Saturday, January 2, 2010


Another year, another decade. As some of you faithful readers know, I work in textbook publishing. Like the car industry, we operate in the future. I just held in my hand the pages of a book that I have been working on since calendar-year 2007, and was signed in calendar-year 2005. The book was 5 years in the making, and will be physically bound as of next week, in calendar-year 2010, but it's a copyright of 2011. There are several bound copyright '11s in my office right now, that we weren't legally allowed to ship out until yesterday. It gets very confusing, since professors are only just finishing their first semester with the 2010 copyright books, and we are already working on 2012 books. (And in some cases, beyond that, since first editions have a much longer lead time than revisions.)

This is a long-winded way of saying that I never have any idea what the actual year is, anymore, without checking a calendar or asking someone who preferably doesn't also work in publishing. In some ways, the new decade started for me three years ago, which makes all the "looking back" posts and articles a bit odd for me. (10 years ago I was a junior in high school!)

But the new year is the new year no matter when my brain is, and the new year is always a time for reflection and resolutions. This year, I'm not doing resolutions per se, but rather a "Zodiac Challenge" that as far as I know was concocted by my friend DigiKami. The idea of the challenge is to complete 13 projects over 28 day periods throughout the year, leaving us with a day off at the end of the year. I agreed to do this, got lazy and forgot to come up with challenges, except for a few vague ones, so when I got my reminder email this morning, I was scrambling a bit.

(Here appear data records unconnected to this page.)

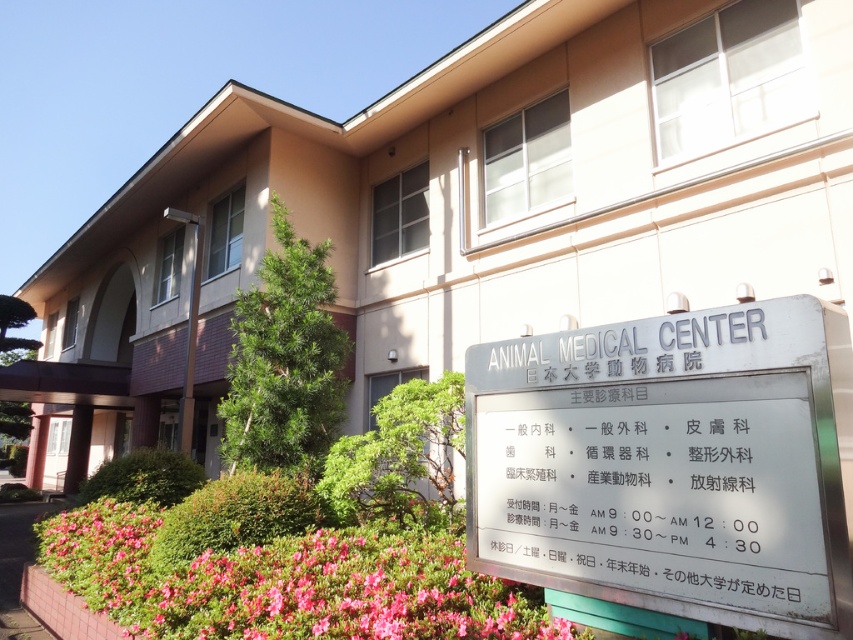
Question: Which of the following is the farthest from the observer?

Choices:
 (A) (532, 525)
 (B) (422, 602)

Answer: (A)

Question: Is metallic signboard at center further to camera compared to pink matte flowers at lower left?

Choices:
 (A) no
 (B) yes

Answer: (A)

Question: Which point is closer to the camera?

Choices:
 (A) (688, 372)
 (B) (682, 458)
 (C) (196, 564)

Answer: (B)

Question: Where is silver metallic sign at center located in relation to metallic signboard at center in the image?

Choices:
 (A) left
 (B) right

Answer: (B)

Question: Estimate the real-world distances between objects in this image. Which object is farther from the pink matte flowers at lower left?

Choices:
 (A) silver metallic sign at center
 (B) metallic signboard at center

Answer: (A)

Question: Can you confirm if silver metallic sign at center is thinner than metallic signboard at center?

Choices:
 (A) no
 (B) yes

Answer: (A)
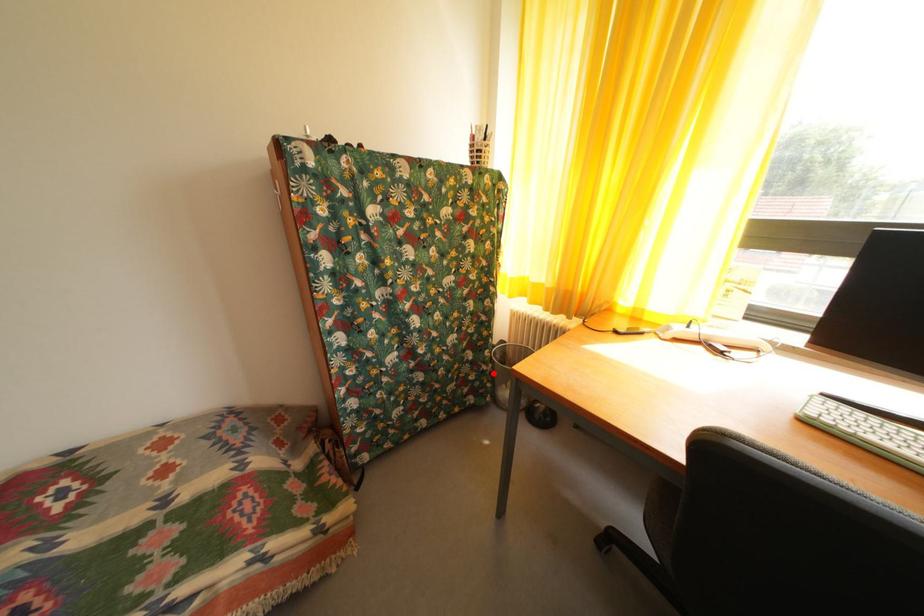
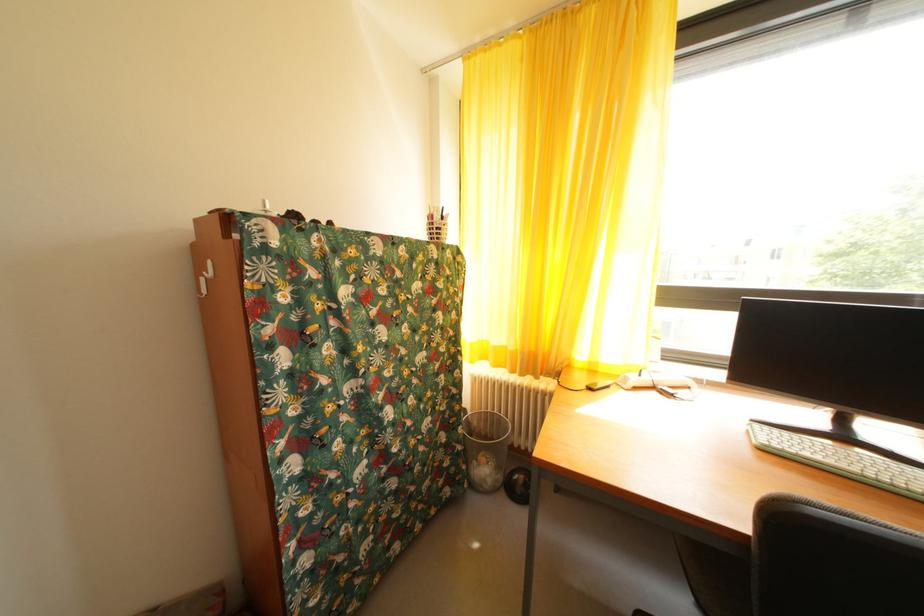
Locate, in the second image, the point that corresponds to the highlighted location in the first image.

(468, 454)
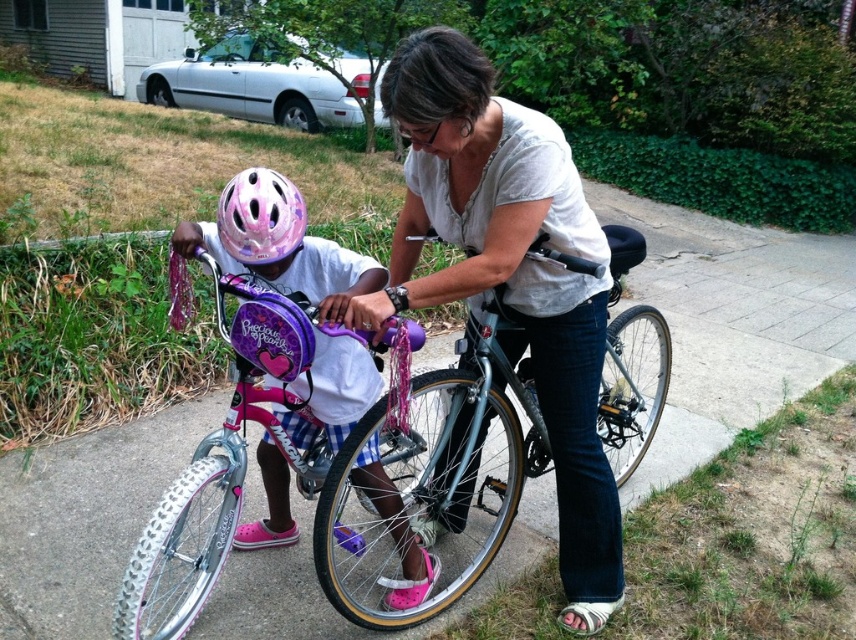
Is concrete at center thinner than pink matte bicycle at center?

No, concrete at center is not thinner than pink matte bicycle at center.

Does point (104, 636) come farther from viewer compared to point (232, 417)?

That is True.

The image size is (856, 640). Describe the element at coordinates (730, 323) in the screenshot. I see `concrete at center` at that location.

The image size is (856, 640). I want to click on concrete at center, so click(x=730, y=323).

Which is in front, point (277, 284) or point (236, 220)?

Point (236, 220)

Where is `pink glossy helmet at left`? This screenshot has width=856, height=640. pink glossy helmet at left is located at coordinates (278, 244).

Does concrete at center have a lesser width compared to matte white shirt at center?

In fact, concrete at center might be wider than matte white shirt at center.

Is concrete at center smaller than matte white shirt at center?

Actually, concrete at center might be larger than matte white shirt at center.

Who is more distant from viewer, (521, 556) or (581, 188)?

The point (521, 556) is behind.

What are the coordinates of `concrete at center` in the screenshot? It's located at (730, 323).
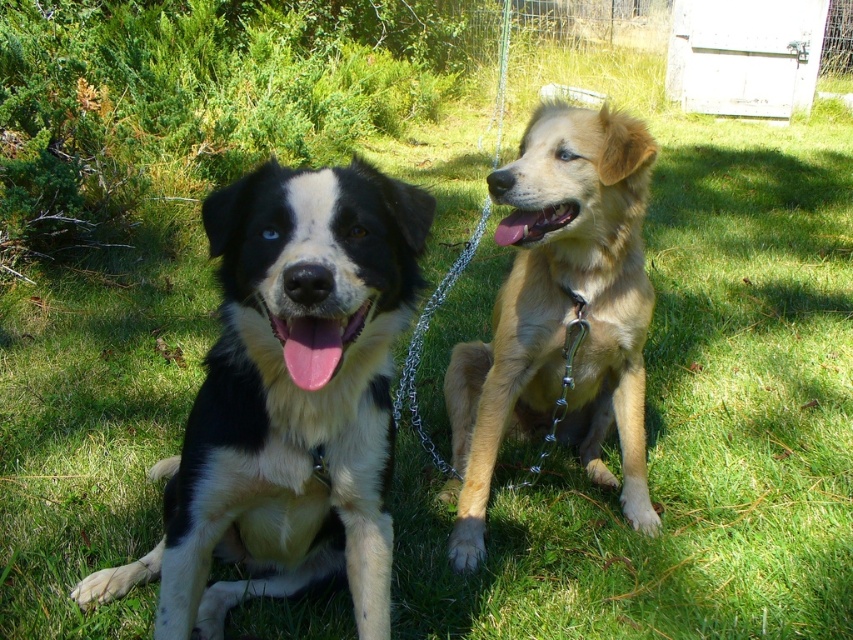
Question: Is black and white fur dog at left wider than golden fur dog at right?

Choices:
 (A) yes
 (B) no

Answer: (A)

Question: Does black and white fur dog at left appear on the right side of golden fur dog at right?

Choices:
 (A) no
 (B) yes

Answer: (A)

Question: Which object is farther from the camera taking this photo?

Choices:
 (A) black and white fur dog at left
 (B) golden fur dog at right

Answer: (B)

Question: Which of the following is the closest to the observer?

Choices:
 (A) black and white fur dog at left
 (B) golden fur dog at right

Answer: (A)

Question: Is black and white fur dog at left above golden fur dog at right?

Choices:
 (A) yes
 (B) no

Answer: (B)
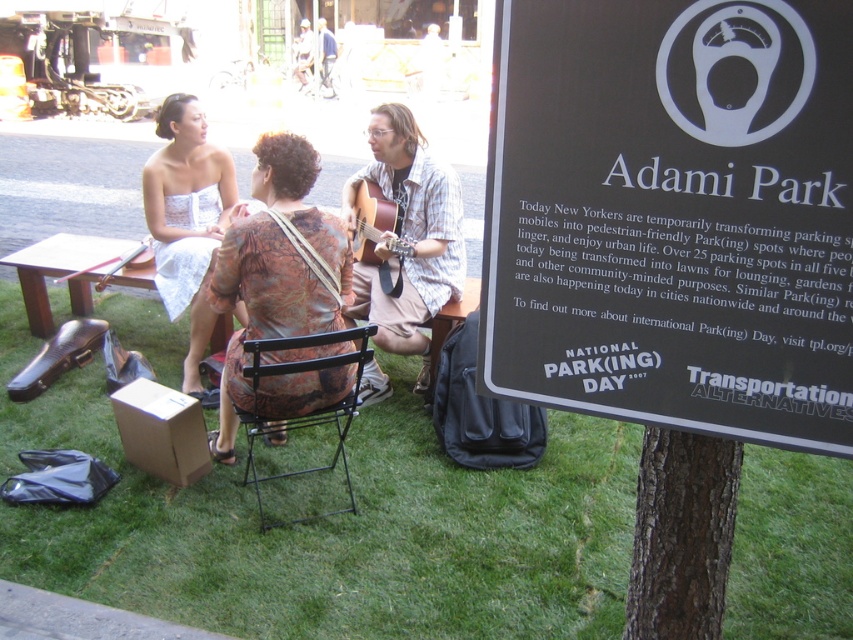
You are standing in Adami Park and want to read the text on the black plastic sign at upper right. Can you read it clearly from where you are?

The black plastic sign at upper right is 3.54 feet away from you, so yes, you can read it clearly from that distance.

You are a photographer at Adami Park and want to capture a shot of the brown textured dress at center and the white wood picnic table at lower left. Which object appears taller in the photo?

The brown textured dress at center appears taller than the white wood picnic table at lower left in the photo.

The challenges are meant to be projects, and if you don't finish your project within the allotted four weeks, you must put it down. If you finish early, you can go back to any previously unfinished projects. Obviously not all projects will take as long as others--one of mine is to sand and either repaint or stain a small dresser and my night stand, which should only take me a weekend, and another is to crochet my grandfather a blanket.

I'll be posting here with updates about my challenges. The first challenge will be a secret, though. It's something I need to do and would get in the way of starting any other projects, and I can't have someone reading on here what my challenge is for the 1st through the 28th.

One Last Present

The CephaloPod seems to have been a hit. It was oohed over when it was opened. It was in fact the second present opened in the Yankee Swap, and while no one took it away from the person who opened it, she never opted to trade for any of the other things in the swap.

The final gift I gave this holiday season was another scarf. This one, too, was hard to give up. It was made with Malabrigo Aquarella, a super bulky, thick and thin yarn. The color I used was "Coronilla," which ranges from coppery red through brown and into black. And of course, since it's Malabrigo, the color is delicious and the yarn is soft and buttery. I kept the scarf simple, to highlight the qualities of the yarn--it's just a garter stitch scarf, so it looks fabulously home-made with the thick and thin yarn.

This is not the best picture, as it comes out looking darker than it is in real life. I shall attempt to capture the scarf "in the wild," that is, around the neck of its recipient, my roommate. I've seen her wearing the scarf a couple of times already, so another success!

For those who care about such things, and aren't on Ravelry, here are the details:

Yarn: Malabrigo Aquarella, 3 skeins in Coronilla
Needles: Size 13 KnitPicks Options.

I used the new acrylic Zephyr tips. I am not a huge fan--they are a little bit grabbier than the original, nickel-plated tips. I haven't used the Harmony tips yet, but I did order the Harmony 9s so soon I should be able to have a full comparison of the various tips.